Feelings are Facts: Love, Privacy, and the Politics of Intellectual Shame
2024-12-27 , Saal 1
Language: English

A debut of new research and analysis, focused on emotions and the affective register—love! shame! intimacy!


What happens when we put love and intimacy at the center of our understanding of privacy, and what are the consequences of their disavowal, in favor of a more familiar technocratic definition of privacy-as-absense? What role does our deep desire for love and belonging, and our concomitant fear of shame and rejection, have to do with the (mis)direction of tech capital and the current, warped shape of the tech industry and its products? We take these questions seriously, and work through their implications together in Hamburg during that brief, liminal window between the winter holidays and the new year.
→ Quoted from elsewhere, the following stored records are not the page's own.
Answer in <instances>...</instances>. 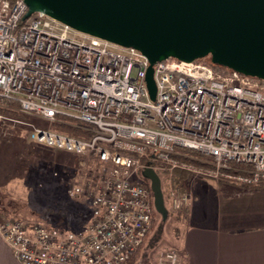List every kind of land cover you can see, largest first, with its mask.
<instances>
[{
    "label": "built area",
    "instance_id": "built-area-1",
    "mask_svg": "<svg viewBox=\"0 0 264 264\" xmlns=\"http://www.w3.org/2000/svg\"><path fill=\"white\" fill-rule=\"evenodd\" d=\"M27 9L0 0V109L15 113L0 114V132L82 160L65 184L69 198L84 200L88 222L70 231L0 218L21 264H125L151 225L143 169L166 175L178 211L191 197L172 186L174 171L264 185V79L167 59L153 64L152 100L140 51L42 12L23 19Z\"/></svg>",
    "mask_w": 264,
    "mask_h": 264
},
{
    "label": "water",
    "instance_id": "water-1",
    "mask_svg": "<svg viewBox=\"0 0 264 264\" xmlns=\"http://www.w3.org/2000/svg\"><path fill=\"white\" fill-rule=\"evenodd\" d=\"M24 18L42 12L70 27L140 51L149 61L145 81L154 100L153 64L193 62L264 79V0H23ZM156 209L165 215L158 175L143 169Z\"/></svg>",
    "mask_w": 264,
    "mask_h": 264
},
{
    "label": "rangeland",
    "instance_id": "rangeland-1",
    "mask_svg": "<svg viewBox=\"0 0 264 264\" xmlns=\"http://www.w3.org/2000/svg\"><path fill=\"white\" fill-rule=\"evenodd\" d=\"M0 114L15 115L3 109H0ZM80 161L72 153L33 143L19 134L8 136L0 132V204L7 208L12 206L17 213L15 218L26 223L59 225L66 230L79 231L88 222L85 202L67 196L65 181L68 177L77 176L75 169L79 170ZM159 178L165 215L163 217L153 204L156 217L150 238L135 259L126 264H169L167 255L173 253L178 258V232L188 208L178 211L171 207L166 175L160 173ZM198 178L191 177L185 189L195 190L199 188V184L195 188L197 182L211 180ZM201 191L200 188L196 190L198 195ZM15 205L19 208L16 209Z\"/></svg>",
    "mask_w": 264,
    "mask_h": 264
},
{
    "label": "crops",
    "instance_id": "crops-1",
    "mask_svg": "<svg viewBox=\"0 0 264 264\" xmlns=\"http://www.w3.org/2000/svg\"><path fill=\"white\" fill-rule=\"evenodd\" d=\"M198 184L200 195L186 189L176 264H264V185ZM0 264H21L1 235Z\"/></svg>",
    "mask_w": 264,
    "mask_h": 264
},
{
    "label": "trees",
    "instance_id": "trees-1",
    "mask_svg": "<svg viewBox=\"0 0 264 264\" xmlns=\"http://www.w3.org/2000/svg\"><path fill=\"white\" fill-rule=\"evenodd\" d=\"M197 61H201V62H204V63L209 64V65H214V64L211 63L209 56L204 57V58H199ZM215 66H218V65H215ZM219 67L226 68V67H223V66H219ZM190 178H191V175H189V174H187L185 172L174 171L173 178H172V186L177 188L179 192H185L186 191L185 184L187 183V181L190 180ZM142 183L148 188V191H149V193L151 195V205H152L151 225H150V228H149L146 236L144 237L143 242L138 247V249L135 252V254L126 263H131L135 259V257L138 255L139 251L145 246V243H146L147 239L149 240L150 237L148 238V236H149V233L151 232V230H152V228L154 226V220H155V217H156V210L153 207L154 202H153V195H152V192H151V189H150V181L143 177L142 178ZM260 186H263V185H256L255 187H260ZM15 207H16V209L19 208V206H16V205H15ZM16 214H17L16 210L12 206L7 208V207H4L3 205L0 204V218H15ZM86 214H87V212H86ZM59 224H61V222H59ZM53 226H57V225H53ZM57 227L63 228L62 226H59V225Z\"/></svg>",
    "mask_w": 264,
    "mask_h": 264
},
{
    "label": "flooded vegetation",
    "instance_id": "flooded-vegetation-1",
    "mask_svg": "<svg viewBox=\"0 0 264 264\" xmlns=\"http://www.w3.org/2000/svg\"><path fill=\"white\" fill-rule=\"evenodd\" d=\"M163 200H164V197H163Z\"/></svg>",
    "mask_w": 264,
    "mask_h": 264
}]
</instances>
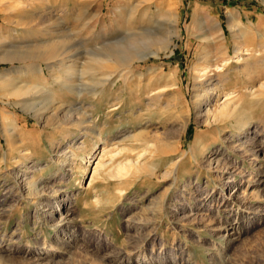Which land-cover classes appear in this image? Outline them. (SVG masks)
<instances>
[{
    "label": "rangeland",
    "instance_id": "1",
    "mask_svg": "<svg viewBox=\"0 0 264 264\" xmlns=\"http://www.w3.org/2000/svg\"><path fill=\"white\" fill-rule=\"evenodd\" d=\"M1 8L9 43L63 42L64 53L52 61L0 62L13 84L54 85L61 60L75 70L73 85L115 83L99 100L59 95L74 102L46 124L34 111L40 105H32L45 98L23 108L0 92V111L17 122V137L31 139L10 148L0 124V264H264V0H0ZM169 13L178 17L179 35L168 49L129 71L109 57L129 53L128 40L146 31L164 38ZM221 45L231 56L236 45L249 54L216 69ZM204 52L211 67L203 81L218 90L205 103L234 91L238 106L210 124L195 97L194 66ZM160 70L174 71L177 85L149 101L150 89L164 83L155 80ZM86 112L88 122L78 123ZM245 116L249 123L239 125ZM154 133L173 146L159 142L151 153L145 141ZM197 139L204 148L192 158ZM132 144L154 171L111 169L137 159L126 149ZM104 145L117 154L111 165L104 157L89 181ZM181 153L177 172L172 161Z\"/></svg>",
    "mask_w": 264,
    "mask_h": 264
},
{
    "label": "bare ground",
    "instance_id": "2",
    "mask_svg": "<svg viewBox=\"0 0 264 264\" xmlns=\"http://www.w3.org/2000/svg\"><path fill=\"white\" fill-rule=\"evenodd\" d=\"M0 10H2V8ZM169 15L170 16L167 17L166 22H167V25L171 28V30L167 31L166 36H164V38L161 37V39H159V38L153 39L149 35V32L146 31L144 34H142V36L139 34L141 36L140 38H133L132 37L128 40L127 44H128V48H130L129 53H127V54L125 53V55L110 54L109 57L116 59L118 62L120 61L122 63H125L127 65V71H129L131 63H133L135 61L147 59L150 56H156L159 54V52L168 49L172 40H173V35H176V36L179 35V30L177 28V22H179L178 17L174 13H169ZM232 18H234V16H232ZM4 19H7V18H4ZM236 24H238V23L236 22ZM2 26L3 25L0 23V62H9V61L11 62L14 60H22V59L30 58V57L31 58H39V59H42V61L43 60L44 61L45 60L46 61H50V60L52 61V59L59 57L64 53V50L62 48L63 47L62 41H49L45 44H38V45H32V46L27 45L25 43L24 44L9 43V39L6 36H4L5 34H3V30H2L3 27ZM230 27L234 28L232 25H230ZM8 31L10 34H12L13 32L14 33L16 32V30L14 28H8ZM153 45L155 47H153ZM113 48L115 49V47H113ZM116 48H118V47H116ZM248 48H246L244 46L236 45L234 47V50H233L234 54L231 56L230 53L228 52V50L227 51L224 50L225 48L221 45L219 50L217 49L218 54L213 59L214 62L216 63V64H214V68L218 69L220 67V65H219L220 61H223L222 65L225 66V65L230 63V59L232 60V58H235L234 62L239 61V60H243L244 56L249 54L250 48L249 49ZM224 55H226V56H224ZM221 57H223V59H220ZM199 59L201 61V64H199V65L197 64L196 66H194V70L197 71V73H199V75L196 76V78H199V80L197 81V84H196V92L197 93L195 94V97H196V101H197L196 103L198 104V106H201L202 103H205L207 101V99H209V97L213 93L216 94L218 90L215 89L214 87L213 88L209 87L208 86L209 83L205 84V81H203V79H204L203 76L206 75L207 70L211 67L209 53L204 52V54H202L199 57ZM95 61L97 63H100V60L98 58H96ZM57 62L60 63L59 72L61 75L53 76L54 77V80H53L54 85H38V84L18 85V84H13V81H10V78H9V73L12 70L8 69L5 71H0V92L1 93L6 92V95H9L11 97L16 98L15 104H18L23 108L31 105V104H29V102L35 100L37 98V96L41 97V98H45V101L43 100L44 102L39 101L38 103H32V105L34 107L38 104L40 105V107L34 108V111H35V113L38 112V114H36V115H38L37 116L38 121L44 122L46 124L49 122V117H53L56 119L59 117V114L61 112H63L62 111L63 109H65L64 104H66L67 100H69V104L74 102V101H72L71 98H68L67 100L65 99L64 101H61V100H59V95H62L65 98L69 97L68 95H73V96H76L77 98H81L84 96V94H88L91 96L92 100H99L107 88L109 90H111L114 86V83H115L114 80L110 81L109 85H104L105 81L100 82V83L104 82L102 85H73L71 83V81H73L72 79H73V75H74V71H75L73 66L70 63L69 64L66 63V60L65 61L61 60V61H57ZM202 64H204V66H202ZM50 65H52V64H50ZM155 73L157 76L155 78V80L158 79V81L159 80L164 81V83L161 85H154V87H152L150 89L151 91L156 90V92L151 93L149 95V97H148L149 101H153L155 98H157L160 95L161 89L173 88L174 85H177V82H176L175 77H174L175 76L174 71L168 72V73H165V72L162 73L160 70V71H156ZM123 74L124 73H118L117 77H123L124 76ZM108 78H111V76H108ZM139 78H140V76H139ZM209 78L207 80H209ZM116 80H117V78H116ZM145 86H147L149 88L151 85H145ZM202 90L204 92L200 93V91H202ZM247 92H248V95L252 94V91H250V90H248ZM119 98H120V96L118 95L116 97V99H119ZM236 102H237V100H236V97L234 95V91H226L223 93V98L220 102H218V99H216L212 105L205 103L206 104L205 110L203 112V117H204L205 123L210 124L212 122H219L222 119L224 120L225 118H229V117L237 114V107L238 106L236 105ZM151 105H152V102H149L147 104V108L151 107ZM92 106H93V104H92ZM82 107H83V105H82ZM29 109L31 110V108H29ZM113 109L114 108H112L110 110H113ZM68 111H71V110L67 109L66 112H68ZM84 114H86V116L80 115L81 118L78 119L79 120L78 123H82V122L86 123V122H88V119H89L88 117L92 116V112H86ZM248 120H249L248 117L245 116V117H242V119H240L238 121V123H239V125H243V124L247 125L249 123ZM78 123H76L75 125H78ZM0 124H1L3 132L6 135V143H7L8 147L11 148V146L16 142H20V143L26 142L27 143V141L31 140V139H29L30 137L28 138V136L25 134L23 136L17 137L18 136L17 135V130H18L17 122L14 119L9 118V116H7L5 113H3L1 111H0ZM177 136L178 135L175 134L174 137H177ZM65 137H67V135H65L64 138ZM179 137H181V134ZM171 141H168L166 139H161L156 133H154L145 142H146V147L151 148V153H154L157 150V145L159 142H162V146L168 149V148H171V145H172ZM53 144H56V143H53ZM180 146H181V142H180V140H178L177 148H180ZM194 146H195V148L192 149V151H191L192 152V156H191L192 158H196V156H197L196 150L197 149L201 150V152H202V150L204 148V144L202 143V140L197 139L194 142ZM135 147L136 146L134 144H132L131 147L126 148V149H129L130 152L135 153L136 152ZM23 149H21V151H23ZM122 149H125V147H122L120 150L122 151ZM26 152L24 151V153H23V155H25L23 157V159L30 158L28 153H26ZM119 152L120 151H118V153ZM116 154L117 153L115 152V150L113 148L112 149L107 148V145L102 146L99 149L96 161L94 162V166L92 167L93 169H92V173H91V176L89 178L90 179L89 181H91L93 179V177H94L93 175L96 174L97 171H99L98 170L99 168H102L103 166H105L104 162H102L104 157L110 158V160L107 159V161H109V164H110L111 160L115 157ZM136 155H138L137 159L128 158L127 161L117 162V163L113 164V167L111 169H113V171L119 175L129 174L132 170H134L135 172H141L145 169H150V170L154 171V169H153L154 166H151L150 164H146L145 161L141 162V160H140V157L142 156L141 154H138L136 152ZM21 158H22V156H21ZM88 161H90V159ZM183 162H185V161L183 158V153H181V156H179L177 159L172 161V167H173L172 169L174 170V168H175L178 172V168L180 167V165ZM106 165H107V163H106ZM106 173H108V172H106ZM7 240L11 241L12 236H10Z\"/></svg>",
    "mask_w": 264,
    "mask_h": 264
}]
</instances>
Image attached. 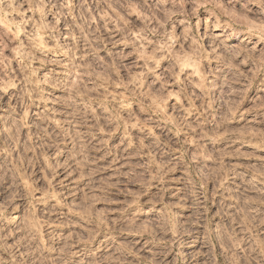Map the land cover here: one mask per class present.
Listing matches in <instances>:
<instances>
[{"label": "rangeland", "instance_id": "1", "mask_svg": "<svg viewBox=\"0 0 264 264\" xmlns=\"http://www.w3.org/2000/svg\"><path fill=\"white\" fill-rule=\"evenodd\" d=\"M0 264H264V0H0Z\"/></svg>", "mask_w": 264, "mask_h": 264}]
</instances>
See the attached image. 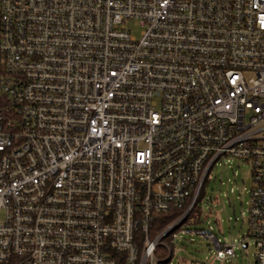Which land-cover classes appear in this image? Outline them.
Listing matches in <instances>:
<instances>
[{"label":"built area","instance_id":"1","mask_svg":"<svg viewBox=\"0 0 264 264\" xmlns=\"http://www.w3.org/2000/svg\"><path fill=\"white\" fill-rule=\"evenodd\" d=\"M233 156L264 264V0H0V264H157L177 225L232 257L195 208Z\"/></svg>","mask_w":264,"mask_h":264},{"label":"rangeland","instance_id":"2","mask_svg":"<svg viewBox=\"0 0 264 264\" xmlns=\"http://www.w3.org/2000/svg\"><path fill=\"white\" fill-rule=\"evenodd\" d=\"M138 32L134 27L133 35L137 37ZM209 172L195 208L200 217L196 227L209 229L219 242L241 241L239 246L235 245V255L220 262L215 258L216 248L210 240L178 229L174 230L173 238L163 242L164 249L170 248L166 264H255L256 248L253 238L248 237L247 221L251 163L234 156L223 157Z\"/></svg>","mask_w":264,"mask_h":264},{"label":"trees","instance_id":"3","mask_svg":"<svg viewBox=\"0 0 264 264\" xmlns=\"http://www.w3.org/2000/svg\"><path fill=\"white\" fill-rule=\"evenodd\" d=\"M200 196H201V193H200ZM173 217H174V214H159V216L155 217L154 218L155 220L153 221V229L151 232V236H154L157 232H159V230L163 229L167 224H169L174 219ZM174 230H178V227L174 228ZM174 230H171L165 236H163L162 242H164L166 239L170 240L171 238H173ZM168 252L169 251L167 249H164V246L160 244L158 247H156L155 255L160 260L161 258H165ZM116 255H117L116 264H124L123 256L119 253ZM169 258H170V255L165 260H160L157 264H166Z\"/></svg>","mask_w":264,"mask_h":264},{"label":"water","instance_id":"4","mask_svg":"<svg viewBox=\"0 0 264 264\" xmlns=\"http://www.w3.org/2000/svg\"><path fill=\"white\" fill-rule=\"evenodd\" d=\"M177 226H178V225H177ZM177 226H176V227H177ZM176 227H174V228H176ZM173 230H174V229H173Z\"/></svg>","mask_w":264,"mask_h":264},{"label":"crops","instance_id":"5","mask_svg":"<svg viewBox=\"0 0 264 264\" xmlns=\"http://www.w3.org/2000/svg\"><path fill=\"white\" fill-rule=\"evenodd\" d=\"M245 246V245H244ZM245 247H247V246H245Z\"/></svg>","mask_w":264,"mask_h":264}]
</instances>
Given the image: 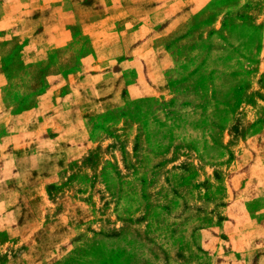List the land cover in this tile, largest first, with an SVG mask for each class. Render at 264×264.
I'll return each instance as SVG.
<instances>
[{"label": "rangeland", "instance_id": "rangeland-1", "mask_svg": "<svg viewBox=\"0 0 264 264\" xmlns=\"http://www.w3.org/2000/svg\"><path fill=\"white\" fill-rule=\"evenodd\" d=\"M0 264H264V0H0Z\"/></svg>", "mask_w": 264, "mask_h": 264}]
</instances>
Meredith Whittaker is Signal's President and a member of the Signal Foundation Board of Directors. She has nearly 20 years of experience in tech, spanning industry, academia, and government. Before joining Signal as President, she was the Minderoo Research Professor at NYU, and served as the Faculty Director of the AI Now Institute which she co-founded. Her research and scholarly work helped shape global AI policy and shift the public narrative on AI to better recognize the surveillance business practices and concentration of industrial resources that modern AI requires. Prior to NYU, she worked at Google for over a decade, where she led product and engineering teams, founded Google's Open Research Group, and co-founded M-Lab, a globally distributed network measurement platform that now provides the world's largest source of open data on internet performance. She also helped lead organizing at Google. She was one of the core organizers pushing back against the company's insufficient response to concerns about AI and its harms, and was a central organizer of the Google Walkout. She has advised the White House, the FCC, the City of New York, the European Parliament, and many other governments and civil society organizations on privacy, security, artificial intelligence, internet policy, and measurement. And she recently completed a term as Senior Advisor on AI to the Chair at the US Federal Trade Commission.